#VU49158 Uncontrolled memory allocation in FactoryTalk Linx
Vulnerability identifier: #VU49158
Vulnerability risk: Low
CVSSv3.1: 5.2 [CVSS:3.1/AV:L/AC:L/PR:L/UI:N/S:U/C:N/I:N/A:H/E:P/RL:U/RC:C]
CVE-ID:
CWE-ID:
CWE-789
Exploitation vector: Local
Exploit availability: Yes
Vulnerable software:
FactoryTalk Linx
Server applications /
SCADA systems
Vendor: Rockwell Automation
Description
The vulnerability allows a local user to perform a denial of service (DoS) attack.
The vulnerability exists due to uncontrolled memory allocation in RSLinxNG.exe. An attacker-controlled memory allocation size can be passed to the C++ new operator in the CServerManager::HandleBrowseLoadIconStreamRequest function in messaging.dll. A local attacker can send a specially crafted LoadIconStream message to 127.0.0.1:7153 to cause the new operator to allocate a large amount of memory.
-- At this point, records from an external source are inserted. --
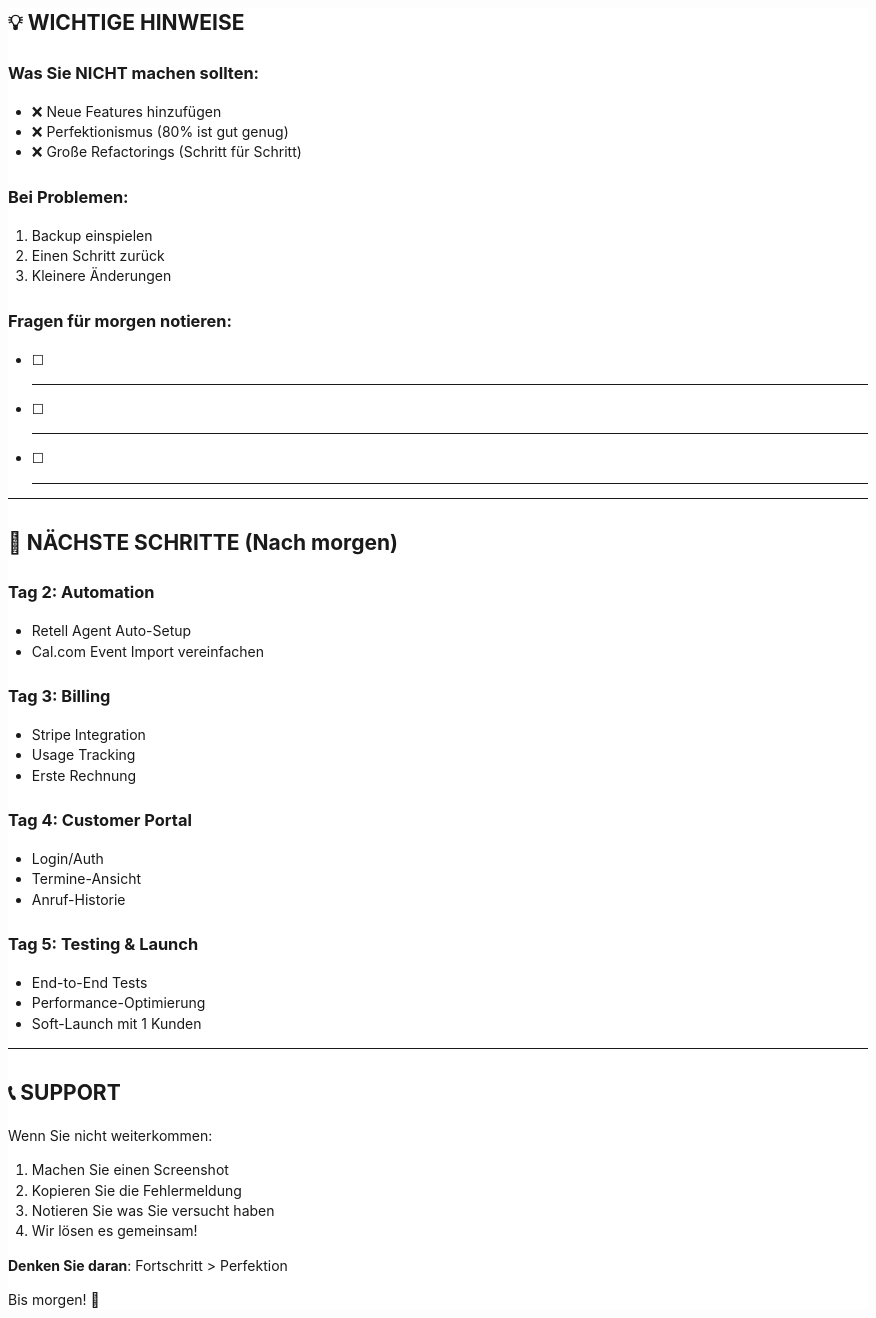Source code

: 
## 💡 WICHTIGE HINWEISE

### Was Sie NICHT machen sollten:
- ❌ Neue Features hinzufügen
- ❌ Perfektionismus (80% ist gut genug)
- ❌ Große Refactorings (Schritt für Schritt)

### Bei Problemen:
1. Backup einspielen
2. Einen Schritt zurück
3. Kleinere Änderungen

### Fragen für morgen notieren:
- [ ] _____________________
- [ ] _____________________
- [ ] _____________________

---

## 🚦 NÄCHSTE SCHRITTE (Nach morgen)

### Tag 2: Automation
- Retell Agent Auto-Setup
- Cal.com Event Import vereinfachen

### Tag 3: Billing
- Stripe Integration
- Usage Tracking
- Erste Rechnung

### Tag 4: Customer Portal
- Login/Auth
- Termine-Ansicht
- Anruf-Historie

### Tag 5: Testing & Launch
- End-to-End Tests
- Performance-Optimierung
- Soft-Launch mit 1 Kunden

---

## 📞 SUPPORT

Wenn Sie nicht weiterkommen:
1. Machen Sie einen Screenshot
2. Kopieren Sie die Fehlermeldung
3. Notieren Sie was Sie versucht haben
4. Wir lösen es gemeinsam!

**Denken Sie daran**: Fortschritt > Perfektion

Bis morgen! 🎯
It's been observed that a large allocation size (i.e., 0xffffffff) can cause an unhandled exception in RSLinxNG.exe, which results in process termination of RSLinxNG.exe.
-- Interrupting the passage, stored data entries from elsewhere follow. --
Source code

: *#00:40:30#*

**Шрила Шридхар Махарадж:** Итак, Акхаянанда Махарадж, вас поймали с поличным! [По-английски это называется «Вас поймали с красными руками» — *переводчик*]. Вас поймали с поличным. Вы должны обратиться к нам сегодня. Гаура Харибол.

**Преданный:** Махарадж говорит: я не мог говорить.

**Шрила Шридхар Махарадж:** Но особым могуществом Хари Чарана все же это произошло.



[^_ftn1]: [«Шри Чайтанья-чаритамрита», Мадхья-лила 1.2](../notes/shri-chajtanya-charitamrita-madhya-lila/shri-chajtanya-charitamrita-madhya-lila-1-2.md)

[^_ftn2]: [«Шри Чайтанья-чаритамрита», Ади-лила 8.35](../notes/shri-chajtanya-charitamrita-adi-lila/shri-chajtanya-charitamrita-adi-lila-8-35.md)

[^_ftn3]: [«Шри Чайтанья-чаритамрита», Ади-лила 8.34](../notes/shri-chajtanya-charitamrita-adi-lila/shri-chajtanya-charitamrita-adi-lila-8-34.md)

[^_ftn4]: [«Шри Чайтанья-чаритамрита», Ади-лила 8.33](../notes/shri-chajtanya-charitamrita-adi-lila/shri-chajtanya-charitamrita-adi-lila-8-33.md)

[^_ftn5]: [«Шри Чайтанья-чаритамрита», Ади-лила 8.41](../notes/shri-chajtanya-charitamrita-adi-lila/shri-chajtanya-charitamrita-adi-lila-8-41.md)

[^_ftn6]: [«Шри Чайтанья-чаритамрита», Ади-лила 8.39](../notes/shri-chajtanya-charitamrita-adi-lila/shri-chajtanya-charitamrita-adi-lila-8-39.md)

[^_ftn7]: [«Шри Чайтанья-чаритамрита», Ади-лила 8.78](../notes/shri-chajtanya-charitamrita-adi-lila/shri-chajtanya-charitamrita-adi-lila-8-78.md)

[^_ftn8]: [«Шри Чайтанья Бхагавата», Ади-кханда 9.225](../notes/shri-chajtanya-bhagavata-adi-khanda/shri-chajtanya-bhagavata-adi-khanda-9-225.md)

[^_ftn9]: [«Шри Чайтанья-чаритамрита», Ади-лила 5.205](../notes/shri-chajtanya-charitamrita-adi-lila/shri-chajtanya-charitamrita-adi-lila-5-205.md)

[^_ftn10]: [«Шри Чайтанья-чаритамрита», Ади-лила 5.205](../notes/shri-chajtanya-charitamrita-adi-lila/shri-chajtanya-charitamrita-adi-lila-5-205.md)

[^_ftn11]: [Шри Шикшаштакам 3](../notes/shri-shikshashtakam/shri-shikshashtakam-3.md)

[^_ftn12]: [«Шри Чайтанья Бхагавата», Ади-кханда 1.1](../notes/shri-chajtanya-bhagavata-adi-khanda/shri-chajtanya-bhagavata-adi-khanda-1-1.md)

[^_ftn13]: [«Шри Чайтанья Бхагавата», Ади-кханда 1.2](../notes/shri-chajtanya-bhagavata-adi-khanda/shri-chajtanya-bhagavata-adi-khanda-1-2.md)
A local user can perform a denial of service attack.
Mitigation
Cybersecurity Help is currently unaware of any official solution to address this vulnerability.
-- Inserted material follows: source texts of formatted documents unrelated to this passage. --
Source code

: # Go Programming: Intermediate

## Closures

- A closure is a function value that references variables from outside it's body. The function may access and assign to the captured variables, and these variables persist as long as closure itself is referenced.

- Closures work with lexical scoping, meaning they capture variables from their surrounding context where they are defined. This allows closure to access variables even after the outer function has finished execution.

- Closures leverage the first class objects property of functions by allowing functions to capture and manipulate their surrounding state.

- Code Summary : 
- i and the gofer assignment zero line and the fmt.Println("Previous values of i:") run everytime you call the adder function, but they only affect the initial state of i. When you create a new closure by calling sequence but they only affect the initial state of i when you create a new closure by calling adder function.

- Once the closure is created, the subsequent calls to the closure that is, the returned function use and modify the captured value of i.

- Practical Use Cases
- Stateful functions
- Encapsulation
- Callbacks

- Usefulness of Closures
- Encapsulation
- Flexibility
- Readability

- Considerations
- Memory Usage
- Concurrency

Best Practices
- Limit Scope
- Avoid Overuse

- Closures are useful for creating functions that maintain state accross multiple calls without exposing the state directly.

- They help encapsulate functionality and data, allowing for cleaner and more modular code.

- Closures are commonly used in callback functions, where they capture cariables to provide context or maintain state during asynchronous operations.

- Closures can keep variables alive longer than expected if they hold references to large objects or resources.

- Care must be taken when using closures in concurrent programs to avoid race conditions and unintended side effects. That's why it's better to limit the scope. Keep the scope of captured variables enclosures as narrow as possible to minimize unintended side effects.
Vulnerable software versions
FactoryTalk Linx: 6.10 - 6.20
External links
http://www.tenable.com/security/research/tra-2020-71
http://rockwellautomation.custhelp.com/app/answers/answer_view/a_id/1129496/redirect
http://ics-cert.us-cert.gov/advisories/icsa-21-028-01
Q & A
Can this vulnerability be exploited remotely?
No. This vulnerability can be exploited locally. The attacker should have authentication credentials and successfully authenticate on the system.
Is there known malware, which exploits this vulnerability?
No. We are not aware of malware exploiting this vulnerability. However, proof of concept for this vulnerability is available.